Cooper, Clarkson’s 25-year-old farming partner, sidekick and star of the show, isn’t having it. “He’s got 29 boy goats, yeah, so therefore they don’t produce milk,” he shoots back. “They’ve got lovely eyes,” Clarkson replies weakly. Are they hamming it up? Of course they are: three seasons in, the team are consummate showmen, and they know what the audience want. And that is more of the double-act frenemy relationship between Cooper (first a farm-hand, now promoted to farm manager) and his sort-of mentor, Clarkson, which forms the heart of the show. Cooper is now a celebrity in his own right with more than two million Instagram followers and a sold-out national stage tour.

(Prime Video)

It’s been an interesting journey.
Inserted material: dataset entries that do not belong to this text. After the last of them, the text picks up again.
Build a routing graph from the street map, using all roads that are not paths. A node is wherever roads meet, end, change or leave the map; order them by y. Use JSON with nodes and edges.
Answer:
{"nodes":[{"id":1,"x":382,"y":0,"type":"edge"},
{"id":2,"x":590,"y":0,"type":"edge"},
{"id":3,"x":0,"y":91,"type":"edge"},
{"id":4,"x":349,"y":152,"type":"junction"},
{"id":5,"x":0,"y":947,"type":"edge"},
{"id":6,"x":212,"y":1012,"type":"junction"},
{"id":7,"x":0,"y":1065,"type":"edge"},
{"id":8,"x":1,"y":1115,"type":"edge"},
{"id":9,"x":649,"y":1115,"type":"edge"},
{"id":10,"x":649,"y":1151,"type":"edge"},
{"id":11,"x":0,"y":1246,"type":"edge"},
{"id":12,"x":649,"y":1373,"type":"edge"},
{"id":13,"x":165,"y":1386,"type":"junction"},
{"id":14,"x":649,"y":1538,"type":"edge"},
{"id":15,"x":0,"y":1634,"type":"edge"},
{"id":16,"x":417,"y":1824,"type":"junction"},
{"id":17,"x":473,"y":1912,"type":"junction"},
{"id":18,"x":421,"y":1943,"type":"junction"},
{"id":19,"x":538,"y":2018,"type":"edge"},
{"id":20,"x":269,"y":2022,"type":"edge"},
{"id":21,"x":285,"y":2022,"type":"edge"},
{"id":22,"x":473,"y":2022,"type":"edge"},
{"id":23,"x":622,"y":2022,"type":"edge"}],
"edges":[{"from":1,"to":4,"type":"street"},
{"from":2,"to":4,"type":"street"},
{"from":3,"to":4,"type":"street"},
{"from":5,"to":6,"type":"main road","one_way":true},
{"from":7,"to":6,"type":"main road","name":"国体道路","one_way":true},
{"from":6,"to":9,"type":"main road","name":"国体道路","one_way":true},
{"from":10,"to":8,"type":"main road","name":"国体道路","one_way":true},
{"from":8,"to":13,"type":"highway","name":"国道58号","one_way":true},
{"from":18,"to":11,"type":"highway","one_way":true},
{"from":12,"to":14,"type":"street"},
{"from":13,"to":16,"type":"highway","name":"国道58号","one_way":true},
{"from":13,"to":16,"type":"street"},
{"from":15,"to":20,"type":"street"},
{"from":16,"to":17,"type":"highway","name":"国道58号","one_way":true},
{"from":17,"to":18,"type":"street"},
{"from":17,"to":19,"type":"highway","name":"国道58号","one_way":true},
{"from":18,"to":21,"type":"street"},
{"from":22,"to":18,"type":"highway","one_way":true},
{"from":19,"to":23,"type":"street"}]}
In 2008, Clarkson bought Diddly Squat farm, a thousand-acre plot of land in Chipping Norton, when the financial crisis forced his neighbour to sell it. Though there were no plans at the time to turn his life there into a show, some 16 years later, he has turned it into a globally successful reality TV series for Prime Video — season two drew in 4.2 million viewers and was Prime’s most-watched show last year.

Not one to sleep on an opportunity, Clarkson hastily opened the Diddly Squat farm shop, which has been joined in recent years by a burger van, Baste, and a short-lived restaurant — all of which attract a huge and constant stream of curious tourists. As you might expect, there have been consequences. The shop has been the target of local rows, caused by punters queuing for hours on the narrow country roads to get their slices of Diddly Squat bacon and causing huge tailbacks throughout the area.
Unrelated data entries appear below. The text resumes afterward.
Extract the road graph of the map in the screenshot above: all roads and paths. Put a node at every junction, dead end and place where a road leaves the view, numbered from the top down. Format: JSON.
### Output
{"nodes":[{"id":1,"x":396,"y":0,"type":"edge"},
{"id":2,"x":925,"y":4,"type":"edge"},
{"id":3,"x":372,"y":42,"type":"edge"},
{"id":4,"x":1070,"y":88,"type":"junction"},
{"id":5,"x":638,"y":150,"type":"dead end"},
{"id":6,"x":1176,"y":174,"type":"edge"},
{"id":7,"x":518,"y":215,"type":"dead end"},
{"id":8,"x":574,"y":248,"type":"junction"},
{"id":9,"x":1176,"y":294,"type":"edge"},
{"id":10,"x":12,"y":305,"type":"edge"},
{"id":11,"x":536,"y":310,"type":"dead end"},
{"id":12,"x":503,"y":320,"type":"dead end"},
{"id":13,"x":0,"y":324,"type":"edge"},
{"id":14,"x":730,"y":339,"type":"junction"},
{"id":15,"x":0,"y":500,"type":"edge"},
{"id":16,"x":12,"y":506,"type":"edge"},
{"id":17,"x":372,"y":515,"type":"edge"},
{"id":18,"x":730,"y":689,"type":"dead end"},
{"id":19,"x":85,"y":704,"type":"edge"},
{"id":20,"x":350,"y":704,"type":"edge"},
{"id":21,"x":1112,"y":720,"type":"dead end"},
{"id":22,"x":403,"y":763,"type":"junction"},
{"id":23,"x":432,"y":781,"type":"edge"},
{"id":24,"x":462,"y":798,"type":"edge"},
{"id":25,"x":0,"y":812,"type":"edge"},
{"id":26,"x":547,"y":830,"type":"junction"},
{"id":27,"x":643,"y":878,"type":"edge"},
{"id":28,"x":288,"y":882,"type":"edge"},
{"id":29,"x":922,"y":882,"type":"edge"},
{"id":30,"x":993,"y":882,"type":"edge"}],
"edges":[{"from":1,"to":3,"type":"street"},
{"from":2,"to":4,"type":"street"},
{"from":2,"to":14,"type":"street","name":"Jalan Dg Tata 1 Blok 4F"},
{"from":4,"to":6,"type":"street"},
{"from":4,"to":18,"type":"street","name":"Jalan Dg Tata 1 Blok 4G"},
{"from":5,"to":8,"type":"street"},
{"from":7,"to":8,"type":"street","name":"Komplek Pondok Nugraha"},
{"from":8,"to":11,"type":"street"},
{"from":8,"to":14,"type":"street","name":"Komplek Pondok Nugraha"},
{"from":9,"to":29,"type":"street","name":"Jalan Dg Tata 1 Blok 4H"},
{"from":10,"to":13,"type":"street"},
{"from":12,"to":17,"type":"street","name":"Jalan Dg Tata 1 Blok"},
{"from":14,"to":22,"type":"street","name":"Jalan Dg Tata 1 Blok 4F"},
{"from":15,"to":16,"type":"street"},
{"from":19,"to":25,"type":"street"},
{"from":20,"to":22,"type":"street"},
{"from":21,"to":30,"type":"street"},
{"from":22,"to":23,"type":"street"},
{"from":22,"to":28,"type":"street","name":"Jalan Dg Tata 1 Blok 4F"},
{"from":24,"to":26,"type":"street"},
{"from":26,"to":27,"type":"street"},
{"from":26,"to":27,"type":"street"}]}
In 2021, an angry neighbour launched a legal battle against the presenter, with the aim of stopping him turning a lambing shed into a restaurant and creating a “Jeremy Clarkson theme park”.

The restaurant was ultimately shut by the council, and is still closed today. But for Clarkson and co, it’s worth all the bother, because the shop is also ridiculously lucrative.
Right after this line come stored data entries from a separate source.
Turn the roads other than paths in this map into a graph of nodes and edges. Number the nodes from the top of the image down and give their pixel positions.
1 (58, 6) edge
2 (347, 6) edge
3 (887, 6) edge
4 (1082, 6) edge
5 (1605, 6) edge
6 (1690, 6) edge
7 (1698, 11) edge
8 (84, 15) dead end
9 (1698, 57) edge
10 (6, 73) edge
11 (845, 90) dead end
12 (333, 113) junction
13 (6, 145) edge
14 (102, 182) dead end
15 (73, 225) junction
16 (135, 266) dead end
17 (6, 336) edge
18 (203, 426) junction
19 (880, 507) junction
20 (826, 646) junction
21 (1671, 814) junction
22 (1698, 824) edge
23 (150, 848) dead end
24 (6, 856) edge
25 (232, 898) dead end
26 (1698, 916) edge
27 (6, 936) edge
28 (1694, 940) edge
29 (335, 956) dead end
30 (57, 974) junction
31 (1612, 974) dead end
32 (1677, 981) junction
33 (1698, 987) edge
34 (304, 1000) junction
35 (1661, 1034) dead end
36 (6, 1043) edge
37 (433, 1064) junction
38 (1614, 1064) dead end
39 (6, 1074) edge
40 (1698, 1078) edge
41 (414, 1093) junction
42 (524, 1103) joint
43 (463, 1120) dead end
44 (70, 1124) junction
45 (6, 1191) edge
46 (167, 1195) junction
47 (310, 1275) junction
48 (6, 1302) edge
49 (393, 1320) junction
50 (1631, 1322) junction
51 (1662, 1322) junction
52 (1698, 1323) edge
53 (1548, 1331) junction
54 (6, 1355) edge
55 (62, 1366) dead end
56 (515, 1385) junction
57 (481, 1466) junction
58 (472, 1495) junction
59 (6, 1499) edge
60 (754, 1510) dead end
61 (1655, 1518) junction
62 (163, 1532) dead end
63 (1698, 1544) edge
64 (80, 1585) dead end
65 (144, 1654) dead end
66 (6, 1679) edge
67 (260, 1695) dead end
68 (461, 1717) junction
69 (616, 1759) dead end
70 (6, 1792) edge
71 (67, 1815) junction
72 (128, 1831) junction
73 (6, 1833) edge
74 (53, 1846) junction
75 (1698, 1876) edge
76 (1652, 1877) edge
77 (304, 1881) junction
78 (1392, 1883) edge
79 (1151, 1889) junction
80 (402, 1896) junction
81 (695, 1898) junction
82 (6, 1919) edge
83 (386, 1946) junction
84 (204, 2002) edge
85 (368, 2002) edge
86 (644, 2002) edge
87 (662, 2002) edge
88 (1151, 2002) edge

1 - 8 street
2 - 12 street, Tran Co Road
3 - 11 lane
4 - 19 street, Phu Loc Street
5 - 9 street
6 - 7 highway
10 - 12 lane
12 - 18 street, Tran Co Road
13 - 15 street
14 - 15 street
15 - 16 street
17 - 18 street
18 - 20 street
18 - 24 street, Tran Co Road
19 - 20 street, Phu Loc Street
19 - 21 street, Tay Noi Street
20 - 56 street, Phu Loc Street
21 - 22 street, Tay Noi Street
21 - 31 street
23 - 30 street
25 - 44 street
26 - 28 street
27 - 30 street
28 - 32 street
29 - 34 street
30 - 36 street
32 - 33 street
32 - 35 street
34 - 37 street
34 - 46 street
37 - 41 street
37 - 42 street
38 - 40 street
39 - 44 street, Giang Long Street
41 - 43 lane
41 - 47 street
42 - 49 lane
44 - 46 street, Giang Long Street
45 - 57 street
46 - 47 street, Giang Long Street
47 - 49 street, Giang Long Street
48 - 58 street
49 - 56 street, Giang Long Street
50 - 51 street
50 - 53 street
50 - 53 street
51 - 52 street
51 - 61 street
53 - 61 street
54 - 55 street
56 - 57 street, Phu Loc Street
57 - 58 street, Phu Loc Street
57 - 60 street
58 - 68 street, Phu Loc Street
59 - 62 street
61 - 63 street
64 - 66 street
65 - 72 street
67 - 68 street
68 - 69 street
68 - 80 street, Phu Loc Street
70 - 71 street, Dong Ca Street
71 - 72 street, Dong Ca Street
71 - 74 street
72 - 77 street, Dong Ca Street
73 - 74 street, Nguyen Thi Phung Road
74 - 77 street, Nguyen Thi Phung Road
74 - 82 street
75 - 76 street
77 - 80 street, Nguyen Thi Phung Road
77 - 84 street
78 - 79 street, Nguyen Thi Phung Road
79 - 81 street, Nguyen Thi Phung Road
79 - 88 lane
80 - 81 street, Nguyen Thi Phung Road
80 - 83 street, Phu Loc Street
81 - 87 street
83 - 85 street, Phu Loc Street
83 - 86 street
In the first week it opened, it made £1,000 a day selling only potatoes, and while no official figures have been released, Hogan has admitted it “makes a fair bit”.

Why has it become so popular? Clarkson has his own opinions. “It’s genuine reality television. What you see actually happens, and none of it’s planned,” he says. “I mean, the Grand Tour, everything was planned, literally everything… Nothing is planned on this. Nothing. I have no script.”

This year, pigs have also arrived at Diddly Squat, and we’re duly driven to meet them through the wildflower fields that Clarkson has planted to refertilise the ground (“Jeremy loves the soil,” his land manager, Charlie Ireland, tells us solemnly). Frolicking around in the afternoon sunshine, they sure are cute. Why pigs? “I’ve always liked pigs,” Clarkson says.

(Prime Video)

“My mother used to buy me toy pigs every Christmas and birthday, actually until I was in my 20s. I’ve got a huge collection of them. I’ve always been fond of pigs and I thought it would be fun to have them.”

Never mind the pig sty, Clarkson was in the doghouse in late 2022, when he wrote a deeply offensive column about Meghan, Duchess of Sussex, saying he dreamed of a day “when she is made to parade naked through the streets of every town in Britain while the crowds chant ‘Shame!’ and throw lumps of excrement at her”. Even his daughter was unimpressed. He won’t talk about the incident, but has been trying to be less controversial ever since, with limited success.

There’s just enough time at the end of the day for a speedy burger at Baste and a pint of Clarkson’s local beer, Hawkstone, as the sun turns the surrounding fields golden. And as for the man himself? After a spin on the Lamborghini tractor, he’s packed into a Land Rover and speeds off, no doubt on the trail of more chaos.